The truly extraordinary thing about Lydia Panas’s photographs is the way she establishes intimacy with all her subjects, whether they are relatives or strangers. Panas prefers to know the people she photographs well, often revisiting their faces over and over again. She waits before taking the picture, waiting until something is revealed, something secretive and hidden and meditative, before asking her models to stop what they are doing and pose for the camera. On the Path features a young woman student, grimacing with her hands in her pocket, standing a foot in front of her handsome boyfriend, who self-consciously arranges his hands by his sides. Invincible shows three girls following the lead of the most audacious, who meets the camera with a look of joyless confidence. These are special moments, charged with emotional states that usually take people a long time, even years, to reveal to a close acquaintance. But these figures unveil themselves for Panas’s camera, avoiding the temptation to smile for the picture or say “cheese.”
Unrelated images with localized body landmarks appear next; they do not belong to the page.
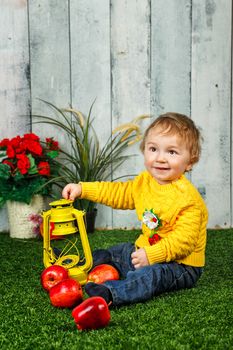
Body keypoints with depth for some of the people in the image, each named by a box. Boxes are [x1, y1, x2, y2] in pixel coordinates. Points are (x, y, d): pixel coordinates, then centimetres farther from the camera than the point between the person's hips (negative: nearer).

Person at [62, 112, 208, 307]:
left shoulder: (188, 197, -24)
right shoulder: (145, 181, 2)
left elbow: (184, 239, -28)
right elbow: (119, 193, 14)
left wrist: (151, 255, -33)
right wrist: (82, 189, 8)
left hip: (180, 263, -9)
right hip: (147, 251, 9)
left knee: (151, 274, -36)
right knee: (114, 254, 17)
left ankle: (109, 293, -55)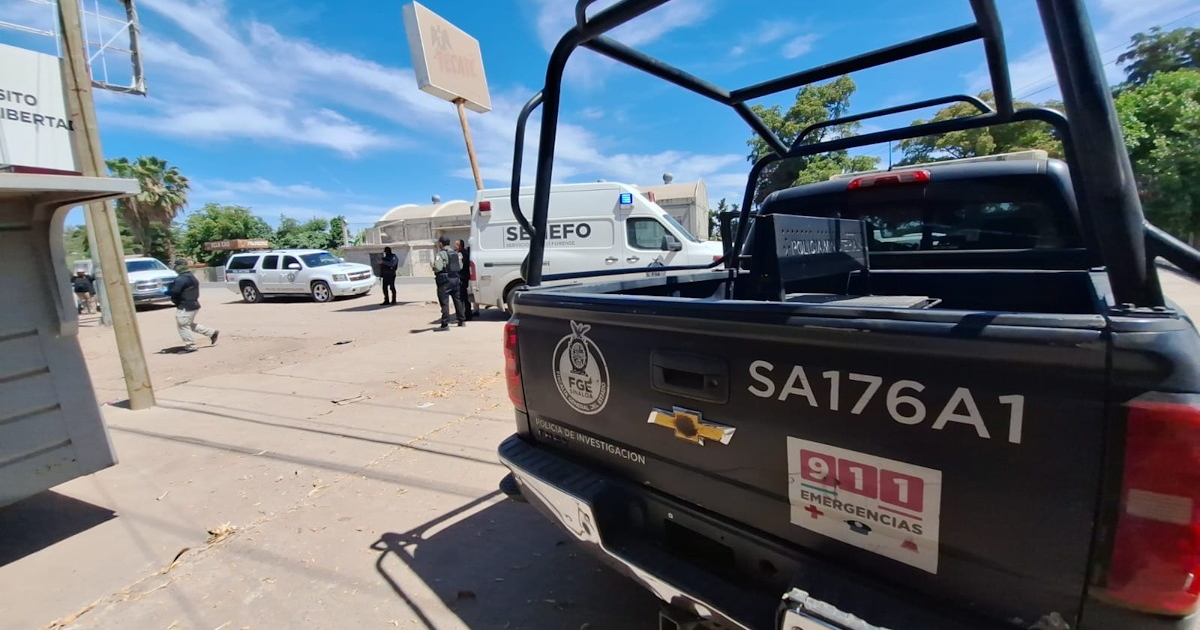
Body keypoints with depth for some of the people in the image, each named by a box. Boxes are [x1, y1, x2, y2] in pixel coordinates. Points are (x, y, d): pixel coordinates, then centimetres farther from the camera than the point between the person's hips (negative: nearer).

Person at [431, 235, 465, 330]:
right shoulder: (455, 252, 11)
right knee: (457, 300, 16)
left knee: (444, 302, -5)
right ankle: (462, 321, 22)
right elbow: (460, 266, 11)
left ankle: (445, 324, -8)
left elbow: (438, 268, -20)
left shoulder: (440, 254, -11)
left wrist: (432, 265, 0)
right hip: (455, 278, 7)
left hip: (445, 280, -7)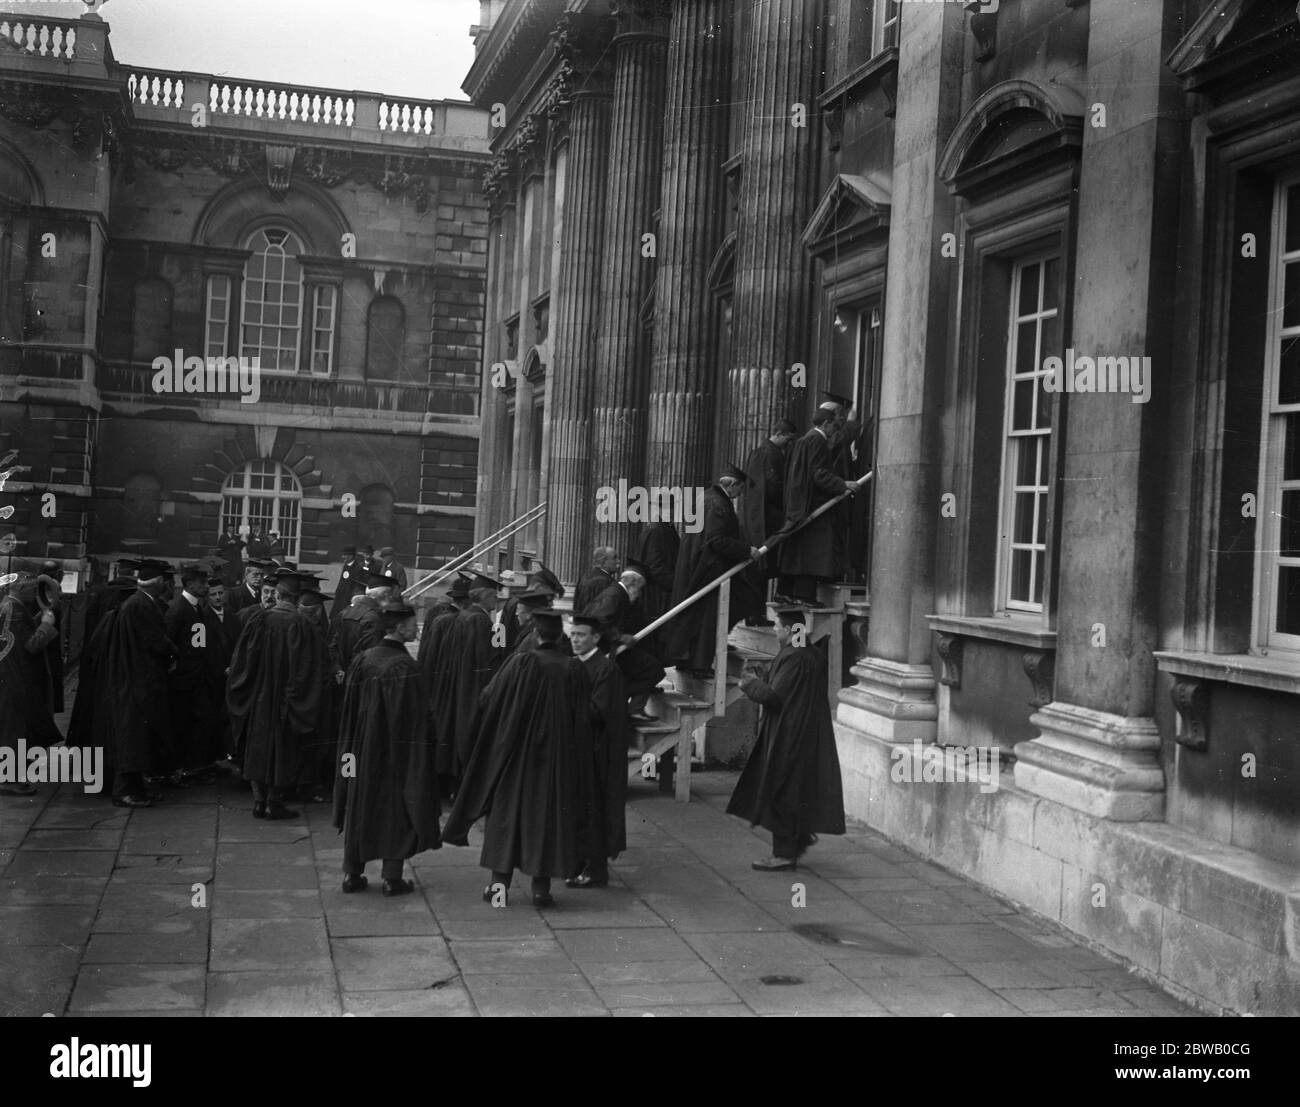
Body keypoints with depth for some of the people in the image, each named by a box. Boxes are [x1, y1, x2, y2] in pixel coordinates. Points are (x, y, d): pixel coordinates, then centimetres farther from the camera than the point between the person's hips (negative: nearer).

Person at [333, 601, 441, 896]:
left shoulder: (361, 660, 0)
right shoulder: (405, 667, -18)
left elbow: (349, 711, 7)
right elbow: (414, 719, -16)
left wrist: (353, 747, 16)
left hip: (363, 750, 6)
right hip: (395, 751, -5)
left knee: (360, 809, 14)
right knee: (396, 811, 6)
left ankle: (352, 873, 17)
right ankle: (392, 879, 9)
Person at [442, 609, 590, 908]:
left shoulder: (522, 662, -11)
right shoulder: (574, 669, -6)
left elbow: (489, 697, -6)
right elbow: (582, 718, -2)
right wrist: (574, 752, 9)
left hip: (517, 752, -1)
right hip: (557, 757, 1)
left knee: (507, 810, 8)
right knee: (547, 814, 9)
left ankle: (500, 883, 8)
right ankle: (541, 887, 7)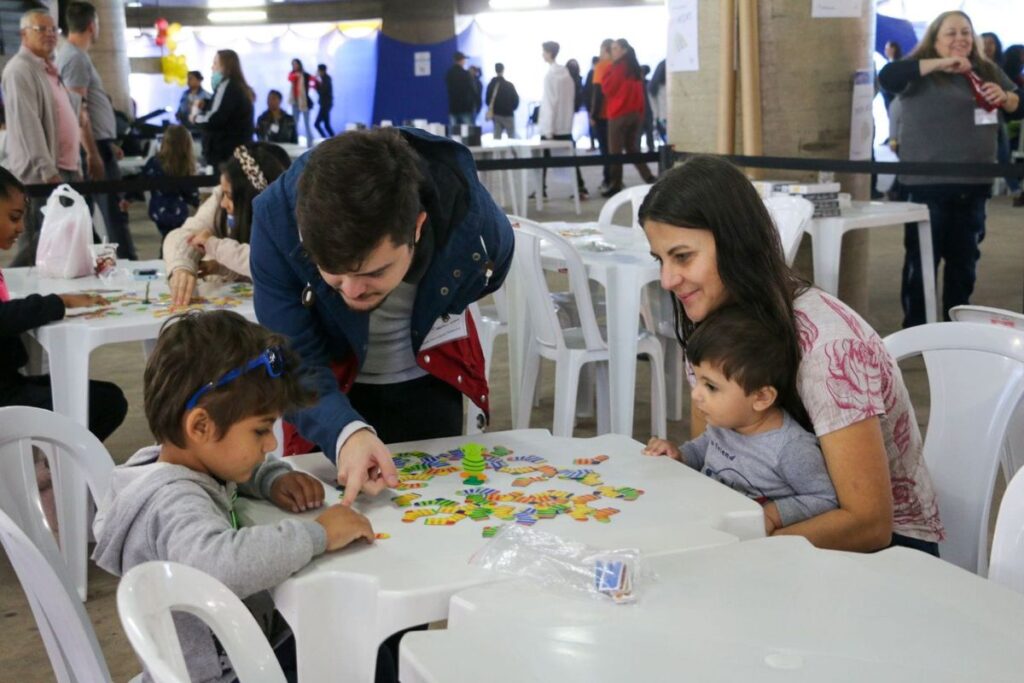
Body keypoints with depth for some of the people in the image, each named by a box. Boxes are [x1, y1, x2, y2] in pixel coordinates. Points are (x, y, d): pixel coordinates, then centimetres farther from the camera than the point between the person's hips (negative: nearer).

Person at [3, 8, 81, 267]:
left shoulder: (49, 70, 18)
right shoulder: (19, 70, -11)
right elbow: (28, 125, -19)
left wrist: (73, 168, 20)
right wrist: (48, 171, -24)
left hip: (64, 170, 9)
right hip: (40, 176, -9)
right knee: (36, 250, -9)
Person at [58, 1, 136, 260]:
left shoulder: (73, 54, 16)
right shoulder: (76, 57, -14)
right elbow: (78, 111, -20)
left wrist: (108, 144, 23)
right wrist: (93, 154, -22)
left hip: (96, 144, 10)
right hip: (94, 146, -10)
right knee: (115, 212, -7)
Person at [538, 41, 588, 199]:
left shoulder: (550, 75, -13)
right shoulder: (566, 72, 7)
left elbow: (549, 102, -15)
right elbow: (571, 98, 12)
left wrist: (548, 128, -14)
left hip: (551, 125, -7)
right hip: (566, 124, 7)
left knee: (544, 158, 3)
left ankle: (541, 190, 5)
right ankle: (581, 188, 5)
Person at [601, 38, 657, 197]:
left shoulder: (618, 67, -10)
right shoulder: (635, 68, 12)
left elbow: (607, 88, -9)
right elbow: (639, 91, 15)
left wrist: (607, 72, 0)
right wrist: (640, 112, 16)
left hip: (618, 114, -7)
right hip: (636, 113, 7)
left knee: (615, 152, -2)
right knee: (633, 149, 14)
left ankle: (615, 186, -1)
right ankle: (649, 179, 2)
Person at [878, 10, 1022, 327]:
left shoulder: (987, 71, 13)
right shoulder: (921, 69, -2)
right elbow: (887, 77, -21)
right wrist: (939, 63, -26)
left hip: (974, 184, 5)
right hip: (928, 184, -5)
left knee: (965, 260, 13)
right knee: (922, 260, 0)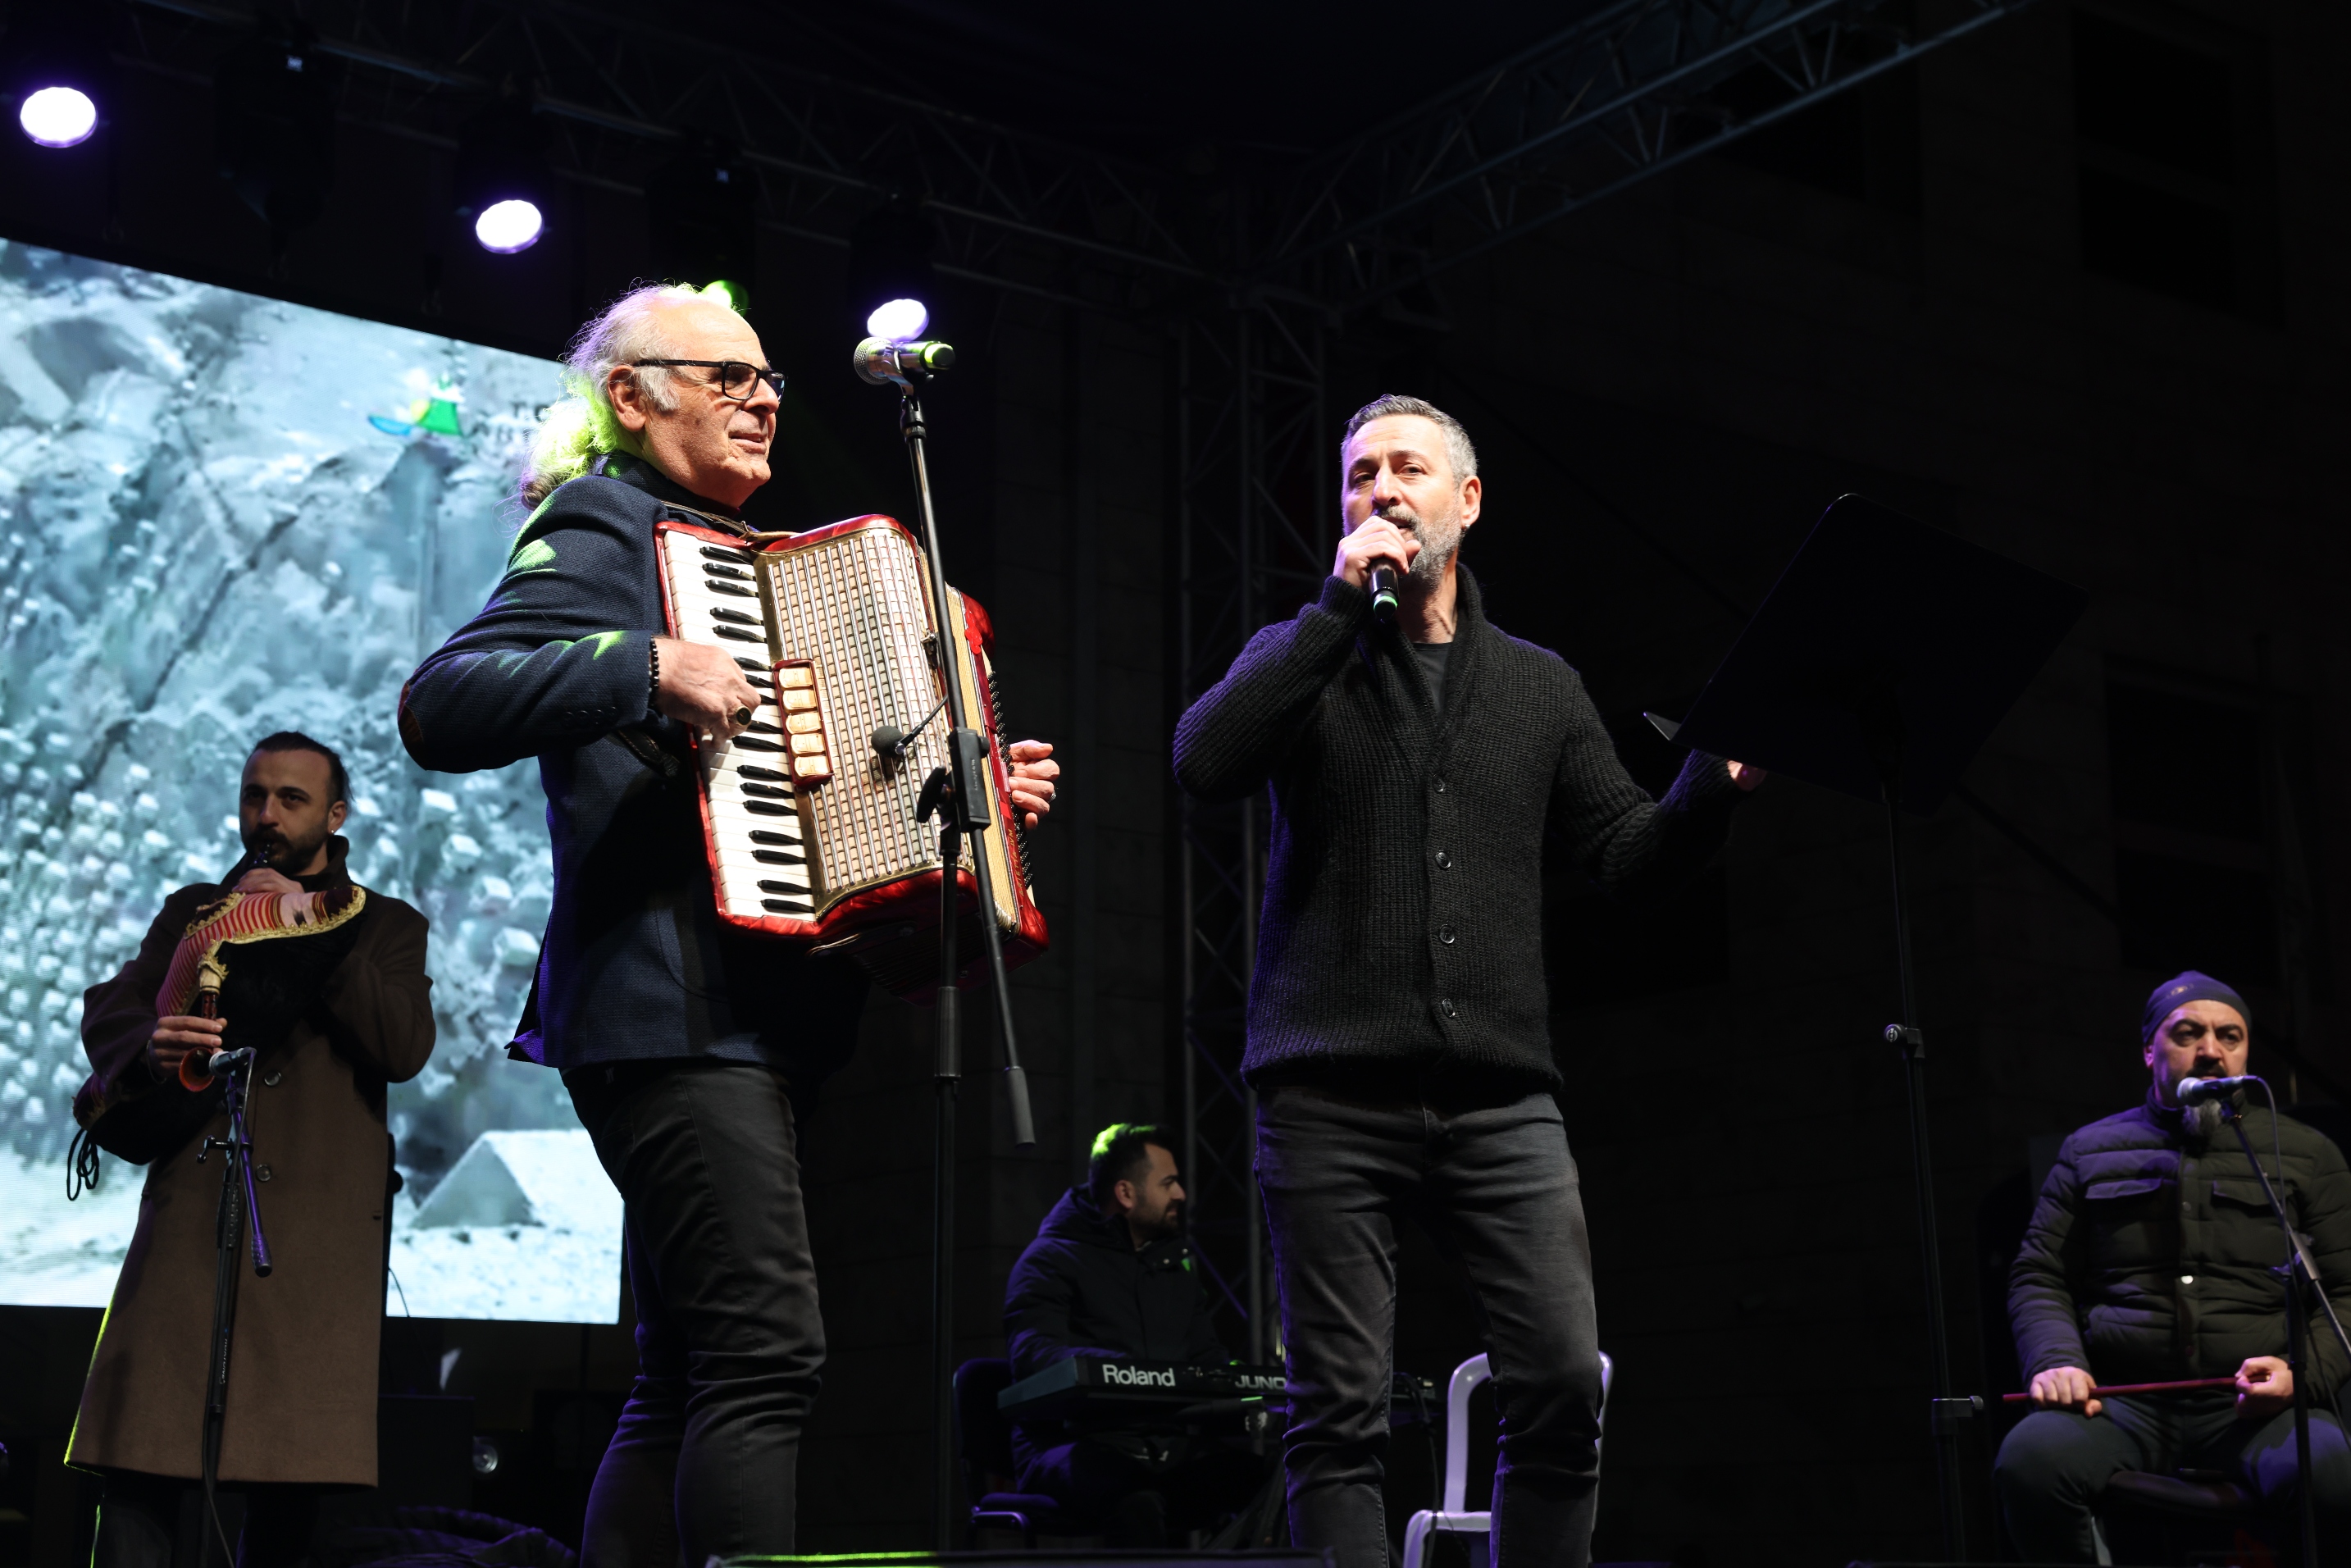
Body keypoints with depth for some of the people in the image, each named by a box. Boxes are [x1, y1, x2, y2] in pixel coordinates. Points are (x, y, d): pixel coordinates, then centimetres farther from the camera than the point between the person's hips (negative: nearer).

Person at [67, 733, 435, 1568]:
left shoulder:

There is a sad beauty in this body of work. It would not be surprising to find out that the subjects are dying from a fatal illness or survivors of a catastrophic disaster. But they are just teenagers, suffering at most the travails of life in rural Pennsylvania. Panas turns them into more universal subjects: by asking them to wear somber dark clothes without a shred of a logo or pop star they become every Youth, posing against the naturalistic setting of her trees and lawn. The pictures evoke the realization that youth is a passing phase, soon to devolve into adulthood, which these faces richly anticipate. Panas’s photographs are memento mori, encapsulating the passage of time that is about to happen. Her subjects, though young for the moment, cannot stop the rush to the next phase of their lives, already seen in their stern gazes.
These pictures are a remarkable accomplishment, especially for a parent. After all, every parent is an archivist, holding up a camera to try to capture an event in their children’s lives, anxiously coaxing a smile for posterity. In contrast, Panas lets her children reveal themselves gradually for her photographs and in so doing, reveals that the camera cannot stop the clock and hold back time. Her children, standing on her lawn for the minute, will soon leave the nest and enter a more sophisticated, more urban world. Or at least that’s what it feels like from these pictures. But the world of their futures will not be more complex or more troublesome. They have already experienced the full range of human challenges—the challenge of getting along with siblings and the challenge of bonding with their peers—sometimes failing at these basic primal experiences. All of this can be seen in these photographs, so different and so much more poignant than your average family photo album.